Additions to internally generated intangibles and intangibles under development of EUR 5.3m (2019:
EUR 6.1m) largely comprise of development costs in respect to warehouse and logistics applications,
mobile app projects as well as the development of own software in the area of consumer apps, payment
methods and significant improvement of stability, speed and security. The development projects have
been separated into identifiable project phases, characterized by the development of new
functionalities. Upon the completion of distinguished phases and roll-out of a functionality, the related
costs are transferred from intangibles under development into internally generated intangibles. The
aggregate amount of research and development expenditure recognized as an expense during the year
was EUR 10.4m (2019: EUR 7.7m).

Amortization of intangible assets is fully recorded in general and administration expenses.

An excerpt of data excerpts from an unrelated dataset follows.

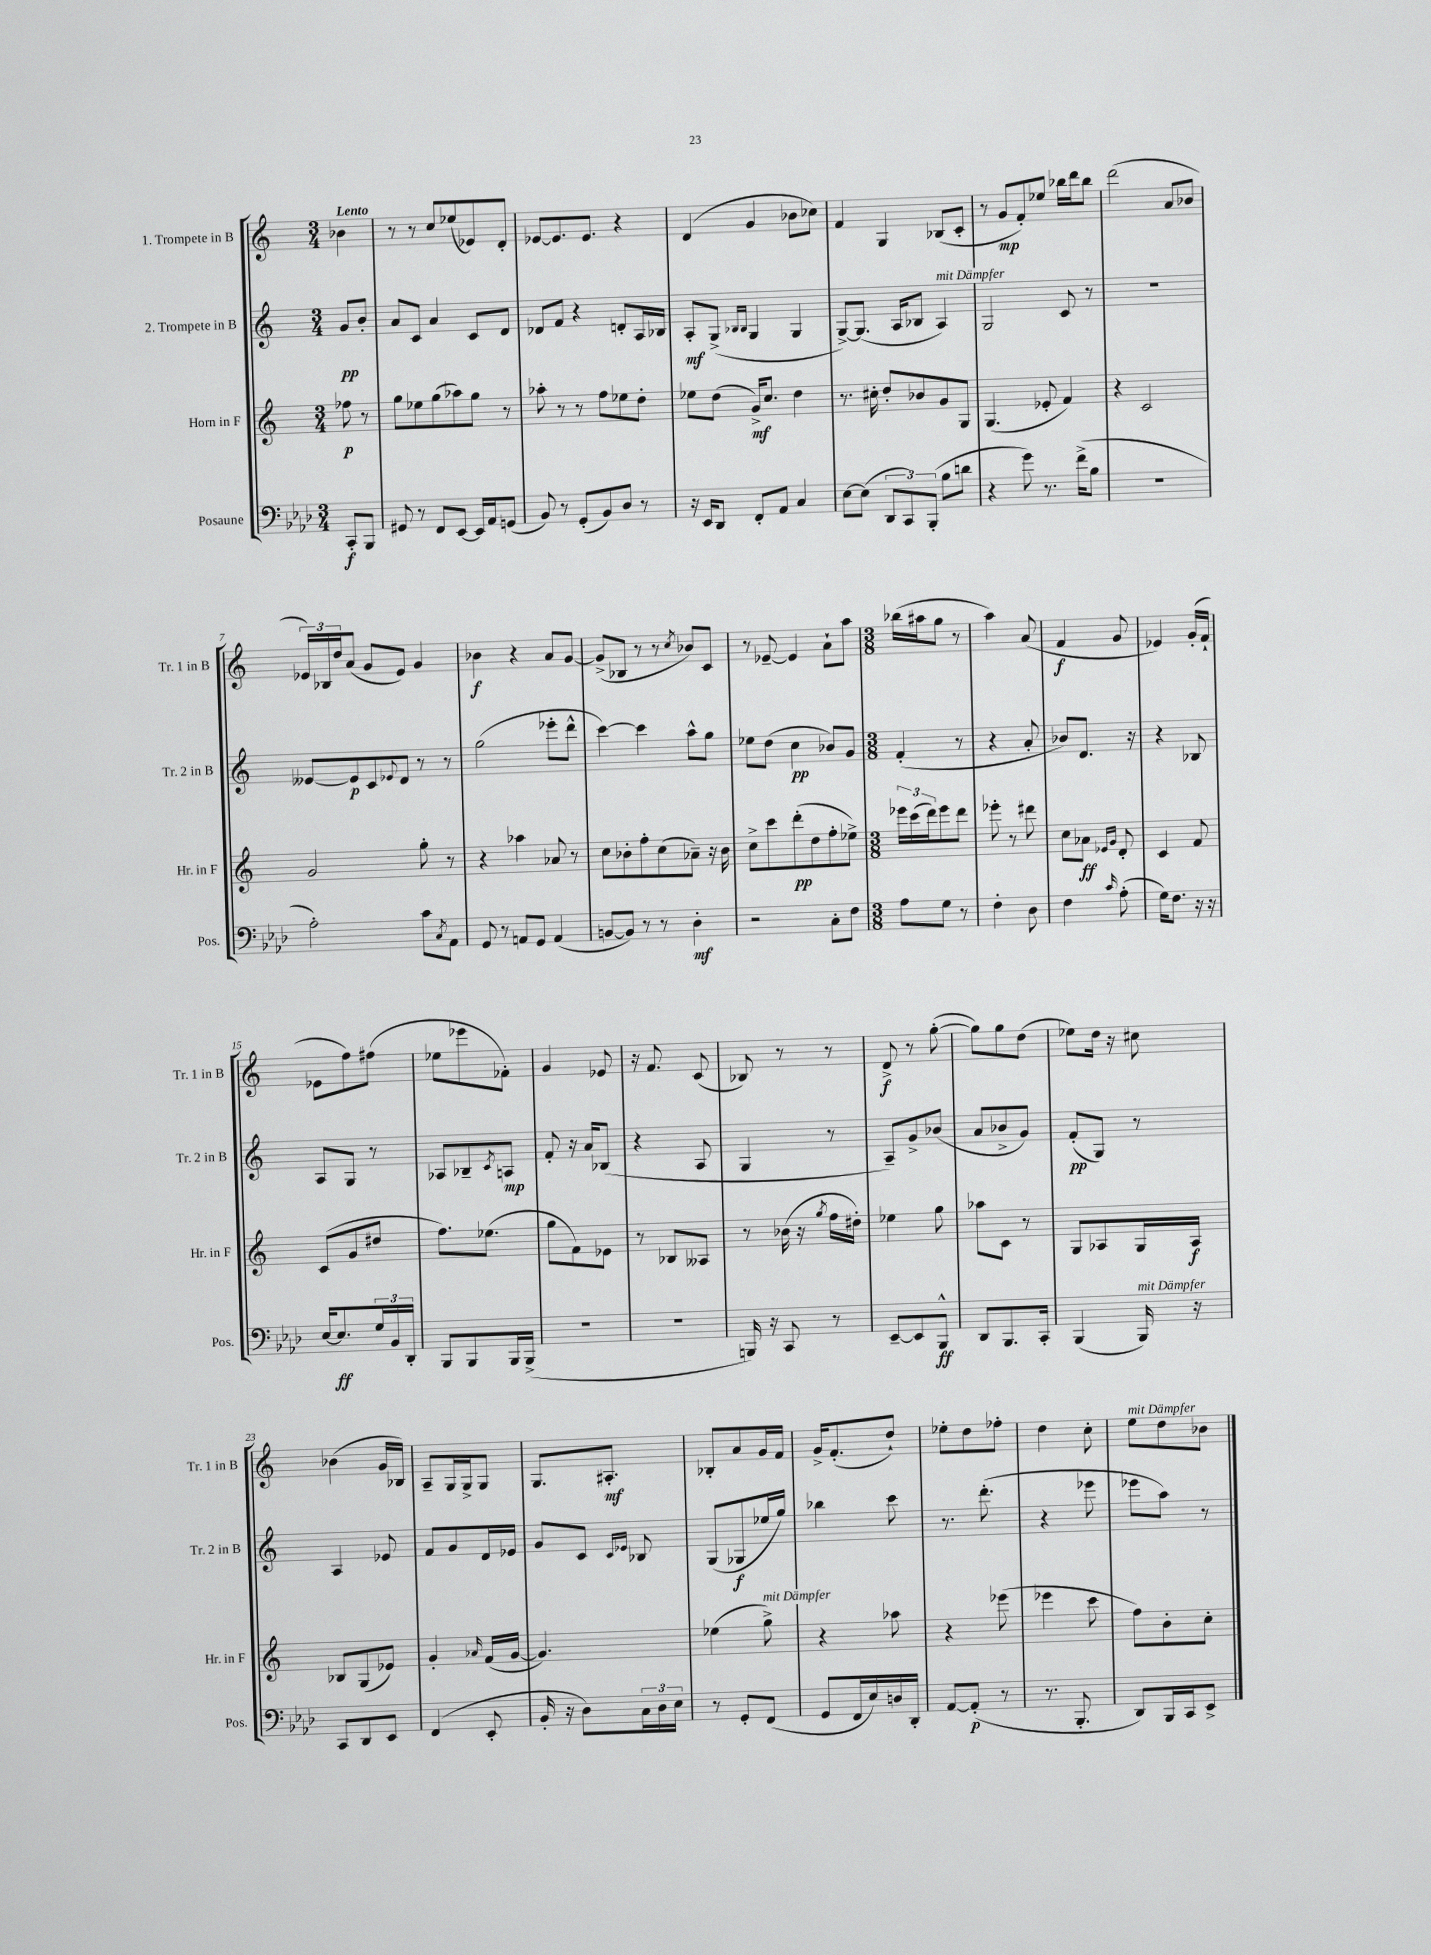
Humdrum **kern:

**kern	**kern	**kern	**kern
*staff4	*staff3	*staff2	*staff1
*clefF4	*clefG2	*clefG2	*clefG2
*k[b-e-a-d-]	*k[]	*k[]	*k[]
*M3/4	*M3/4	*M3/4	*M3/4
8CC'	8ff-	8g	4b-
8BBB-	8r	8b'	.
=	=	=	=
8GG#	8gg	8a	8r
8r	8ee-	8c	8r
8FF	(8gg	4a	8cc
[8EE-	8aa-)	.	(8ee-
16EE-]	8gg	8c	8e-)
16AA-	.	.	.
(8GG	8r	8d	8d'
=	=	=	=
8BB-)	8aa-'	8d-	[8e-
8r	8r	8f	8.e-]
(8GG'	8r	4r	.
.	.	.	8.e-
8BB-)	8ff	.	.
8D-	8ee-	8d'	4r
8r	8dd'	16A	.
.	.	16B-	.
=	=	=	=
16r	8ee-	8A'	(4d
16EE-	.	.	.
8DD-	(8dd	(8G^	.
.	.	16qqB-	.
.	.	16qqB-	.
8FF'	16g^)	4G	4g
.	8.cc	.	.
8AA-	.	.	.
4C	4dd	4G	8b-
.	.	.	8cc-)
=	=	=	=
[8E-	8.r	[8G^)	4f
(8E-]	.	(8.G]	.
.	16cc#'	.	.
12DD-	8dd'	.	4G
.	.	16A	.
12CC)	.	.	.
.	8b-	8B-	.
(12BBB-'	.	.	.
8B-	8g	4A)	(8B-
8d	8G	.	8c'
=	=	=	=
4r	(4.G	2G	8r
.	.	.	8g
8g)	.	.	8f')
8.r	8e-'	.	8ee-
.	4f)	8c	16bb-
(16f^	.	.	16ddd
8B-	.	8r	8bb-
=	=	=	=
2.r	4r	2.r	(2ddd
.	2c	.	.
.	.	.	8a
.	.	.	8b-
=	=	=	=
2A-')	2g	[8e--	24e-)
.	.	.	24B-
.	.	.	24dd
.	.	8e--]	(8a
.	.	8c	8g
.	.	8qqe-	.
.	.	8d	8e-)
8c	8gg'	8r	4g
8qC	.	.	.
8AA-	8r	8r	.
=	=	=	=
8GG	4r	(2gg	4b-
8r	.	.	.
8AA	4aa-	.	4r
8GG	.	.	.
(4AA	8a-	8eee-'	8a
.	8r	8ddd^^	[8g
=	=	=	=
[8BB	8cc	[4ccc)	(8g^]
8BB])	8b-'	.	8B-
8r	8ff'	4ccc]	8r
8r	(8cc	.	8r
.	.	.	8qcc
4D-'	8a-~)	8aa^^	8b-)
.	16r	8gg	8c
.	16b-	.	.
=	=	=	=
2r	8cc^	8ee-	8r
.	8ccc	(8dd	[8e-~
.	(8ddd'	4cc	4e-]
.	8dd	.	.
8C'	8ff'	8b-)	8a`
8F	8ee-^)	8g	8aa
=	=	=	=
*M3/8	*M3/8	*M3/8	*M3/8
8A-	24eee-	(4f'	(16bb-
.	(24ccc	.	.
.	.	.	16aa#
.	24ddd)	.	.
8G	8eee-	.	8gg
8r	8ddd	8r	8r
=	=	=	=
4F'	8eee-'	4r	4aa)
.	8r	.	.
8D-	8ddd#	8a'	(8a
=	=	=	=
4F	8cc	8b-)	4f
.	8a-	8.d	.
.	16qqe-	.	.
16qqc	16qqg	.	.
(8A-'	8d'	.	8g
.	.	16r	.
=	=	=	=
16G)	4c	4r	4e-)
8.F	.	.	.
16r	8f	8B-	(16g'
16r	.	.	16f`
=	=	=	=
[16E-	(8c	8A	8e-
8.E-]	.	.	.
.	8g	8G	8ff)
24G	8dd#	8r	(8ff#
24BB-	.	.	.
24DD-'	.	.	.
=	=	=	=
8BBB-	8.ff)	8A-	8ee-
8BBB-	.	8B-~	8eee-
.	(8.ee-	.	.
.	.	8qc	.
16BBB-	.	8A	8f-')
(16BBB-^	.	.	.
=	=	=	=
4.r	8gg	8f'	4g
.	8f)	16r	.
.	.	16a	.
.	8e-	(8B-	8e-
=	=	=	=
4.r	8r	4r	16r
.	.	.	8.f
.	8B-	.	.
.	8A--	8A	(8c
=	=	=	=
16BBB)	8r	4G	8B-)
16r	.	.	.
8CC	(16b-	.	8r
.	16r	.	.
.	8qgg	.	.
8r	16ff	8r	8r
.	16dd#')	.	.
=	=	=	=
[8EE-~	4ee-	8A~)	8d^
8EE-]	.	8g^	8r
8BBB-^^	8gg	(8b-	([8gg'
=	=	=	=
8DD-	8aa-	8a	8gg])
8.BBB-	8c	8b-^	8gg
.	8r	8g)	(8dd
16CC'	.	.	.
=	=	=	=
(4BBB-	8G	(8f'	8ee-)
.	8A-	8G)	16dd
.	.	.	16r
16BBB-)	16G	8r	8cc#
16r	16A-	.	.
=	=	=	=
8CC	8B-	4A	(4b-
8DD-	(8G	.	.
8EE-	8e-)	8e-	16g
.	.	.	16B-)
=	=	=	=
(4FF	4g'	8f	8A~
.	.	8g	16G
.	.	.	16G^
.	16qqa-	.	.
8EE-'	(16f	16d	8G
.	[16g	16e-	.
=	=	=	=
16BB-'	4.g])	8g	8.G
16r	.	.	.
8D-)	.	8c	.
.	.	.	8.A#'
.	.	16qqc	.
.	.	16qqe-	.
24C	.	8B-	.
24D-	.	.	.
24E-	.	.	.
=	=	=	=
8r	(4ee-	(8G	8B-'
8GG'	.	8G-	8a
(8FF	8gg^)	16ee-	16g
.	.	16gg)	16f
=	=	=	=
8GG	4r	4bb-	16g^
.	.	.	(8.f'
16FF	.	.	.
16E-)	.	.	.
16D	8aa-	8ccc	8dd`)
16DD-'	.	.	.
=	=	=	=
[8AA-	4r	8.r	8ee-'
(8AA-']	.	.	8dd
.	.	(8.ddd'	.
8r	(8eee-	.	8ff-'
=	=	=	=
8.r	4eee-	4r	4dd
8.BBB-'	.	.	.
.	8ccc	8eee-	8cc'
=	=	=	=
8DD-)	8ff)	8eee-	8ee
16BBB-	8b'	8aa)	8dd
16CC	.	.	.
8EE-^	8cc'	8r	8b-
==	==	==	==
*-	*-	*-	*-
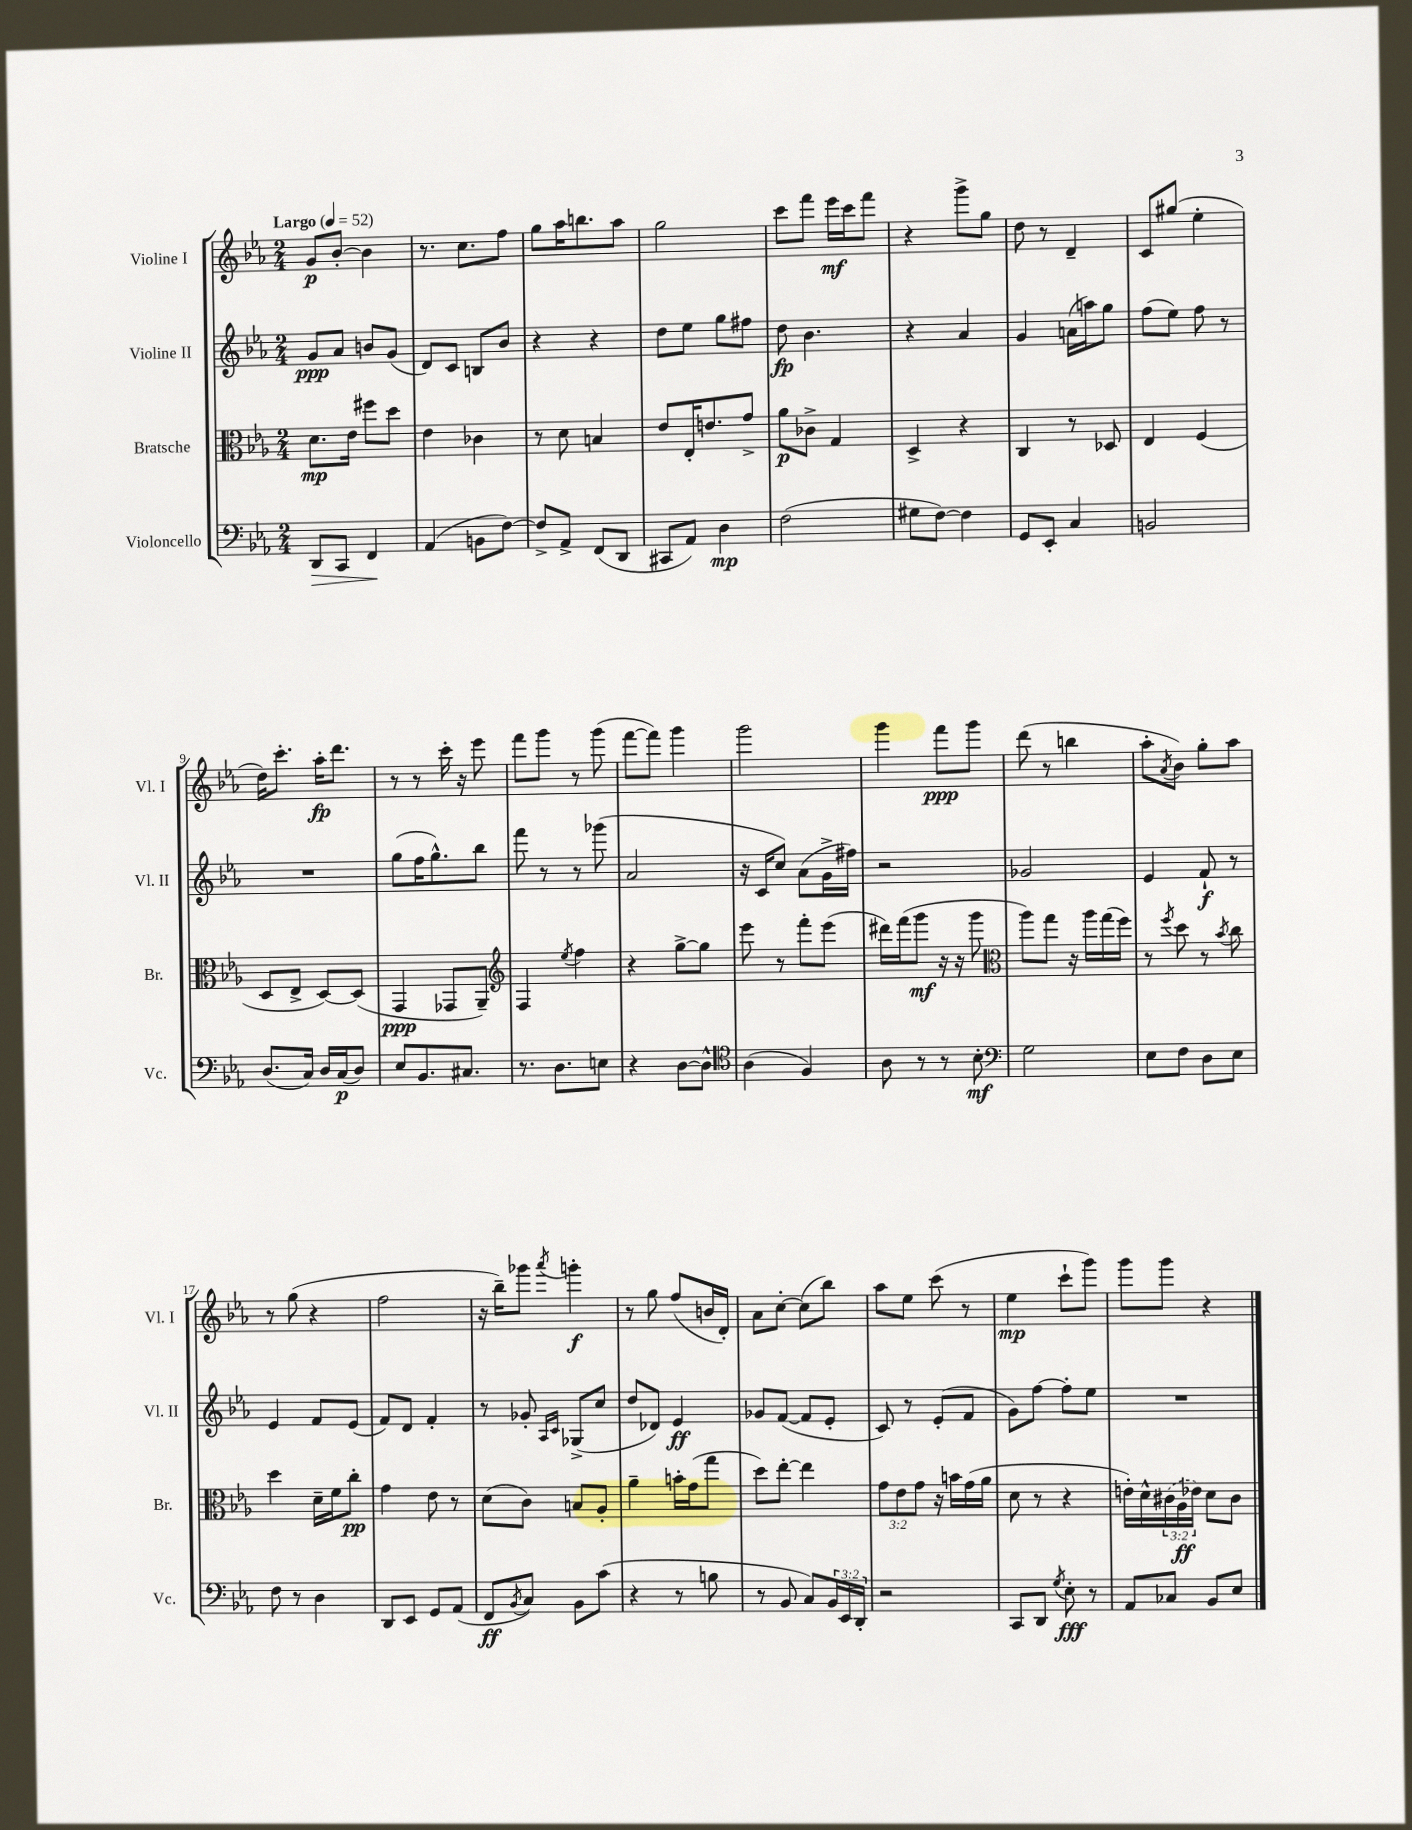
<<
\new StaffGroup <<
\new Staff = "s0" \with { instrumentName = "Violine I" shortInstrumentName = "Vl. I" } {
    \clef treble \key ees \major \numericTimeSignature \time 2/4 \tempo "Largo" 4 = 52
    g'8\p bes'8~-. bes'4 |
    r8. c''8. f''8 |
    g''8 aes''16 b''8. aes''8 |
    g''2 |
    c'''8 f'''8 ees'''16\mf c'''16 f'''8 |
    r4 g'''8-> g''8 |
    d''8 r8 d'4-- |
    c'8 gis''8( ees''4-. |
    d''16) c'''8.-. aes''16-.\fp d'''8. |
    r8 r8 c'''16-. r16 ees'''8 |
    f'''8 g'''8 r8 g'''8( |
    f'''8~ f'''8) g'''4 |
    g'''2 |
    g'''4 f'''8\ppp g'''8 |
    d'''8( r8 b''4 |
    aes''8-. \acciaccatura { aes'8 } bes'8) g''8-. aes''8 |
    r8 g''8( r4 |
    f''2 |
    r16 bes''16--) ges'''8 \acciaccatura { aes'''8 } g'''4-.\f |
    r8 g''8 f''8( b'16 d'16-.) |
    aes'8 c''8~-. c''8( bes''8) |
    aes''8 ees''8 c'''8( r8 |
    ees''4\mp c'''8-! g'''8) |
    g'''8 g'''8 r4 \bar "|." |
}
\new Staff = "s1" \with { instrumentName = "Violine II" shortInstrumentName = "Vl. II" } {
    \clef treble \key ees \major \numericTimeSignature \time 2/4
    g'8\ppp aes'8 b'8 g'8( |
    d'8) c'8 b8 bes'8 |
    r4 r4 |
    d''8 ees''8 g''8 fis''8 |
    d''8\fp bes'4. |
    r4 aes'4 |
    g'4 a'16( a''16) g''8 |
    f''8( ees''8) f''8 r8 |
    R2 |
    g''8( f''16 g''8.-^) bes''8 |
    f'''8 r8 r8 ges'''8( |
    aes'2 |
    r16 c'16 c''8) aes'8( g'16-> fis''16) |
    r2 |
    ges'2 |
    ees'4 f'8-!\f r8 |
    ees'4 f'8 ees'8( |
    f'8) d'8 f'4-. |
    r8 ges'8-. \grace { aes16 c'16 } ges8->( c''8 |
    d''8 des'8) ees'4\ff |
    ges'8 f'8~( f'8 ees'8-. |
    c'8) r8 ees'8-.( f'8 |
    g'8) f''8~ f''8-. ees''8 |
    R2 \bar "|." |
}
\new Staff = "s2" \with { instrumentName = "Bratsche" shortInstrumentName = "Br." } {
    \clef alto \key ees \major \numericTimeSignature \time 2/4 \override Staff.TupletNumber.text = #tuplet-number::calc-fraction-text
    d'8.\mp ees'16 fis''8 d''8 |
    ees'4 ces'4 |
    r8 d'8 b4 |
    ees'8 ees16-. e'8. g'8-> |
    aes'8\p ces'8-> g4 |
    d4-> r4 |
    c4 r8 des8 |
    ees4 f4( |
    d8 ees8-> d8~) d8( |
    g,4\ppp ges,8 aes,8--) |
    \clef treble f4 \acciaccatura { ees''8 } f''4 |
    r4 g''8~-> g''8 |
    ees'''8 r8 f'''8-. ees'''8( |
    dis'''16) f'''16( g'''8\mf r16 r16 g'''8 |
    \clef alto aes''8) g''8 r16 aes''16 g''16( f''16) |
    r8 \acciaccatura { f''8 } d''8 r8 \acciaccatura { bes'8 } c''8 |
    d''4 d'16-- f'16 c''8-.\pp |
    g'4 ees'8 r8 |
    d'8( c'8) b8 aes8-. |
    aes'4-- b'16-. g'16( g''8 |
    d''8) ees''8~-. ees''4 |
    \tuplet 3/2 { g'8 ees'8 g'8 } r16 b'16 g'16( aes'16 |
    d'8 r8 r4 |
    e'16-.) d'16-^ \tuplet 3/2 { \once \slurDashed cis'16( aes16\ff ees'16) } d'8 cis'8 \bar "|." |
}
\new Staff = "s3" \with { instrumentName = "Violoncello" shortInstrumentName = "Vc." } {
    \clef bass \key ees \major \numericTimeSignature \time 2/4 \override Staff.TupletNumber.text = #tuplet-number::calc-fraction-text
    d,8\> c,8 f,4\! |
    aes,4( b,8 f8~) |
    f8-> aes,8-> f,8( d,8 |
    cis,8 aes,8) d4\mp |
    f2( |
    gis8 f8~) f4 |
    g,8 ees,8-. c4 |
    b,2 |
    d8.( c16) d16 c16\p( d8) |
    ees8 bes,8. cis8. |
    r8. d8. e8 |
    r4 d8~ d8-^ |
    \clef tenor aes4( f4) |
    aes8 r8 r8 bes8-.\mf |
    \clef bass g2 |
    ees8 f8 d8 ees8 |
    f8 r8 d4 |
    d,8 ees,8 g,8 aes,8( |
    f,8\ff \acciaccatura { bes,8 } c8) bes,8 c'8( |
    r4 r8 b8 |
    r8 bes,8 c8) \tuplet 3/2 { bes,16 ees,16 d,16-. } |
    r2 |
    c,8 d,8 \acciaccatura { g8 } ees8-.\fff r8 |
    aes,8 ces8 bes,8 ees8 \bar "|." |
}
>>
>>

In 2020, some
projects regarding internal tools had to be impaired by EUR 0.2m, as they have not been as valuable as
originally expected (2019: EUR 0.3m). An impairment test for intangible assets under development was
performed that did not revealed need for impairment.

On this slide you can see some notes.

Amortization is calculated using the straight-line method to allocate the cost of trademarks, brands,
software, and licenses over their estimated useful lives:

Asset Useful life in years

Internally generated software 3 to 5

Acquired software and licenses 2 to 5

Trademarks about 15 years

In fiscal year 2020, intangible assets consisted of both purchased and internally developed software. In
2020, the net book value increased by EUR2.2m to EUR 14.0m (December 31, 2019: EUR 11.8m) due to
the capitalization of software development of EUR 5.3m that was partially offset by amortization of EUR
2.8m and an impairment charge of EUR 0.2m.

Cash outflow from investing activities amounted to EUR- 8.0M, the main part of it is attributed to the
investments in intangible assets of EUR 5.4 in 2020, especially in internally developed software.